De cet ici bien dépaysé

De cet ici bien mal en point

Où se dilatent

A travers couloirs et blouses

Des rêves en bascule

Des ordonnances minuscules

Où l’habitant démédulé

Encore une fois se camisole

Sous les pendules d’Esquirol.

 

Habitant de

Tant et tant de

Ha ha ha

Je suis mon pays pour moi tout seul

Sans issue ni secours

Démesuré

Ce pays par dessus bords

Où latitude embrasse longitude

Où je confonds l’origine et l’horizon

Et m’endors sur le paillasson

Moi l’inhabitant

Je suis habité pourtant

Je suis

Tout simplement.

 

Je suis

Ce pays à moi tout seul

Mon pays où je y habite

L’unique le drôle l’idiot

Ce je qui est un autre

Cet autre qui est un je

Chaque fois plus difforme

Chaque fois plus ressemblant

Colocataire

Un seul paillasson

Un habitant habité

Tant habité

Tant et tant par.

 

Par les peuples du miroir

Mes figures symétrisées

Aux yeux décimés

Les voisins d’antan les monstres du pallier

La famille les camarades les souvenirs

Mes habitués

Petits peuples de l’habité

Tous confondus

A même l’ordonnance

Petits peuples sous traitement

Devenus ma pensée

Mes opacités matin midi et soir

Et le pays où je s’inspire et je s’expire

Le pays où je avale goutte à goutte

La limaille des secondes

L’infiniment contenu

Habitant et habité

Mon pays de jour et mon pays de nuit

Un lit une armoire une fenêtre

Un lit une armoire une fenêtre

Un lit une armoire une fenêtre…

 

* * * * * *

 

Un café en terrasse

Aujourd’hui j’ai bu un café en terrasse.

La cafétéria c’est le lieu de la mixité, où se rencontrent malades et pas malades, sains de corps et d’esprit avec pas sains de corps et pas sains d’esprit.
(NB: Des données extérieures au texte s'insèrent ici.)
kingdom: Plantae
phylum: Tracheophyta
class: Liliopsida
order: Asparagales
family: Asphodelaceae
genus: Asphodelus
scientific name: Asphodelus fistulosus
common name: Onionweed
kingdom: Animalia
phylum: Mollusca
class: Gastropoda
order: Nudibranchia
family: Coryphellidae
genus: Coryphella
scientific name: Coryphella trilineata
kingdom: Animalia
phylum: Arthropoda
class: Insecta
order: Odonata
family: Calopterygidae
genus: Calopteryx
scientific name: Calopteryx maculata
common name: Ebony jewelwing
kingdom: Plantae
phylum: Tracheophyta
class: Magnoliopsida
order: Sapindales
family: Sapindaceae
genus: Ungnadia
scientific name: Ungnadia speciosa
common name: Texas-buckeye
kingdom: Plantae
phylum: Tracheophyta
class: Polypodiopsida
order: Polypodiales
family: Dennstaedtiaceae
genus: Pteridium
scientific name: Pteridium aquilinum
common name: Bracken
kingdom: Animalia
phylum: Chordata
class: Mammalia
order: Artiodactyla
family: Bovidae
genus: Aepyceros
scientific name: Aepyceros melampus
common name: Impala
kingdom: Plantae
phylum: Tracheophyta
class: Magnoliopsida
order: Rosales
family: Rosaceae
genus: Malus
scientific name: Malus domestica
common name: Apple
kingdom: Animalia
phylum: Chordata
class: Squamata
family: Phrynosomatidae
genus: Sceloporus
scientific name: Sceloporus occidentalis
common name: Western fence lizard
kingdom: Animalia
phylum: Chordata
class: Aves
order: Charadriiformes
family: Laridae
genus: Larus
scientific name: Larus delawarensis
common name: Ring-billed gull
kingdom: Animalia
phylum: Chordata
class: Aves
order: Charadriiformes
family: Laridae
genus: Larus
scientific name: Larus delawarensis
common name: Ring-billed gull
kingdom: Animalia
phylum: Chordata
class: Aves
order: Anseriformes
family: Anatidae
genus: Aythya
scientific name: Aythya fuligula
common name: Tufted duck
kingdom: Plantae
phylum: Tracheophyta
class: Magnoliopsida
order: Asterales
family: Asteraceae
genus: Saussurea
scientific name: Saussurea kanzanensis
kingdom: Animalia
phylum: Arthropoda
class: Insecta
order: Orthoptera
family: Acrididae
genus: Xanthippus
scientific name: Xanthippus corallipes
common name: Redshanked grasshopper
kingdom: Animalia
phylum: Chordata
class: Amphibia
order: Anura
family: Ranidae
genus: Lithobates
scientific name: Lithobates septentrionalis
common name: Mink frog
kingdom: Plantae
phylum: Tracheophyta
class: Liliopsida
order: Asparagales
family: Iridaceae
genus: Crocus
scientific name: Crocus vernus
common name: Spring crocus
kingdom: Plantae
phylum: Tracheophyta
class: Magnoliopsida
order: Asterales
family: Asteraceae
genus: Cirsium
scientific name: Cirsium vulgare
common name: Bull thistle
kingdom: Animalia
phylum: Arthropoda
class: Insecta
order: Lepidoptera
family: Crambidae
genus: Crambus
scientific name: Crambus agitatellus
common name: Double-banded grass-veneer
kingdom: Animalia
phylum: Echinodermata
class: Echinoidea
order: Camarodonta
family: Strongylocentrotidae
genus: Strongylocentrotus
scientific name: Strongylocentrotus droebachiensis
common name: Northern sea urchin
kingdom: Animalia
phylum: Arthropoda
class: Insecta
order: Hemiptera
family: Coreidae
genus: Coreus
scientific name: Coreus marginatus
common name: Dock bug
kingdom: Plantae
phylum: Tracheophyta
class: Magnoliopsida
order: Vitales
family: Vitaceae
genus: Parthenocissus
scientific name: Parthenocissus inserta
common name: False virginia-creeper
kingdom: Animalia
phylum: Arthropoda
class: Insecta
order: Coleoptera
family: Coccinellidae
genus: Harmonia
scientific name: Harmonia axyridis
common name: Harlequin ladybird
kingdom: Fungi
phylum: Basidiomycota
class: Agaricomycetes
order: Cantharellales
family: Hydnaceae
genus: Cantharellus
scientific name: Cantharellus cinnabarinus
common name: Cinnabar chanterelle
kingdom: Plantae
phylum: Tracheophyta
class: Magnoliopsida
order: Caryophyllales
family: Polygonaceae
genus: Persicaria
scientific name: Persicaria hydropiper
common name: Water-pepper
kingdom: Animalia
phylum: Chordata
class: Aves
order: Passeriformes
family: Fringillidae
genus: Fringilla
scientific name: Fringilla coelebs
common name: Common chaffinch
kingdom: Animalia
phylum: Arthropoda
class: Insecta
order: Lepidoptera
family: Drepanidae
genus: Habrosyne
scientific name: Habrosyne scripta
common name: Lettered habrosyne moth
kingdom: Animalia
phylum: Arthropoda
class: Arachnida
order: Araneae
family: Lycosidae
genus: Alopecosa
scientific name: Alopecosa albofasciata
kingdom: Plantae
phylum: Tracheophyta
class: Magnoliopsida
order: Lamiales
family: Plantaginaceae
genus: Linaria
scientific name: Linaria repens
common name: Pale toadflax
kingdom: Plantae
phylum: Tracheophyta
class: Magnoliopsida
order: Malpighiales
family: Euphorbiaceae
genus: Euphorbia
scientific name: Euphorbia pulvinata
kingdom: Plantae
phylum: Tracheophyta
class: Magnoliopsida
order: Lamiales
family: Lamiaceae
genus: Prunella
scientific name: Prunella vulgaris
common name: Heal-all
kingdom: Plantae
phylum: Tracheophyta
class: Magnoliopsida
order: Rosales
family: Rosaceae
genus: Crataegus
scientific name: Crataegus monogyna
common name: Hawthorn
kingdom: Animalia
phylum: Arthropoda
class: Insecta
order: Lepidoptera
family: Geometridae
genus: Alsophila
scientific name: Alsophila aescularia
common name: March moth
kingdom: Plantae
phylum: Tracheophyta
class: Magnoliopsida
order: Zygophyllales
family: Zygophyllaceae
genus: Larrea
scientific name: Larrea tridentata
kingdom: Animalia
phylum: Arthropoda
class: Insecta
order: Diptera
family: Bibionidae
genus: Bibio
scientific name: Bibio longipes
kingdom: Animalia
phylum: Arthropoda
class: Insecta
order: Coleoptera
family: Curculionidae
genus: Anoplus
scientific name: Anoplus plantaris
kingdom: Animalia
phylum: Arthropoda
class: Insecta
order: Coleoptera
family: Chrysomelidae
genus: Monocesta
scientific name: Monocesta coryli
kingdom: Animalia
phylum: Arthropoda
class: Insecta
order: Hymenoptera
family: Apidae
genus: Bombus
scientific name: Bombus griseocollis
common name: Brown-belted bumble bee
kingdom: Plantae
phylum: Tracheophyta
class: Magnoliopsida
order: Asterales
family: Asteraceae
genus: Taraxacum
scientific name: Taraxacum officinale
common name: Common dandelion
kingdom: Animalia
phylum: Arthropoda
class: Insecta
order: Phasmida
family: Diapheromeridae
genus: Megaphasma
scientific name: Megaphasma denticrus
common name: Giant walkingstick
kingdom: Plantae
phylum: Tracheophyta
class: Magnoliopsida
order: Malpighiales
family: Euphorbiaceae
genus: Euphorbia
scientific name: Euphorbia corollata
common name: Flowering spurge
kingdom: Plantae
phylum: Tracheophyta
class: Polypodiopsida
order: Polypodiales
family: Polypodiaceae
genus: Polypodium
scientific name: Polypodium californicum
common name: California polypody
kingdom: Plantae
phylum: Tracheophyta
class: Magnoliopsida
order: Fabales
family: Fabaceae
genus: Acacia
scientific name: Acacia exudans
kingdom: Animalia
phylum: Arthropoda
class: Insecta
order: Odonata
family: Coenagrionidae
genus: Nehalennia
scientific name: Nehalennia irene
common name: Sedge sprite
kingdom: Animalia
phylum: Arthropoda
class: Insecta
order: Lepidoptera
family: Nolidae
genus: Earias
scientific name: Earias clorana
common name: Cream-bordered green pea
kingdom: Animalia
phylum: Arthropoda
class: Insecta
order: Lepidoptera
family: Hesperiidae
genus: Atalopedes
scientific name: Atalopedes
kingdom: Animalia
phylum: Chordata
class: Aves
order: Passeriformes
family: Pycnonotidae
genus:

Comme vous vous en doutez, j’ai bu un café avec Jack, l’ambulancier du pavillon ; nous avions rendez-vous pour bavarder un instant, mais Jack n’est jamais venu, et comme je ne supporte pas le gâchis, j’ai bu son café avec le mien.

J’ai attendu. J’attendais et je regardais…

Du monde est passé, des cafés ont coulé, des gens allaient et venaient, tous différents, des fous et des pas fous, peut-être aussi des à moitié fou.

Jack, lui non, il n’est pas passé, j’ai bu son jus et le jus de son absence, je préfère ne rien dire des cigarettes.

Je regarde, je regarde attentivement passer des hommes et des femmes, des enfants, des malades, des pas malades, des plus ou moins, des tant et plus, des plus que tout, et beaucoup boivent des cafés, quelques-uns fument des cigarettes, je suis seul à cause de Jack, je me demande qui est qui…

Qui est fou, qui ne l’est pas, ou qui l’est à moitié, ou pas plus que ça.

A la table d’à côté, deux hommes parlent en arabe, vivement ; je ne comprends pas l’arabe, j’en déduis qu’ils ne sont pas malades. J’en déduis aussi que si tu ne peux appréhender la différence, alors tu ne peux rien connaître de la folie de l’autre.

Une dame interrompt le flux de cette puissante réflexion, m’interpelle : « Bonjour monsieur, vous avez un très joli visage, il me plaît beaucoup ! »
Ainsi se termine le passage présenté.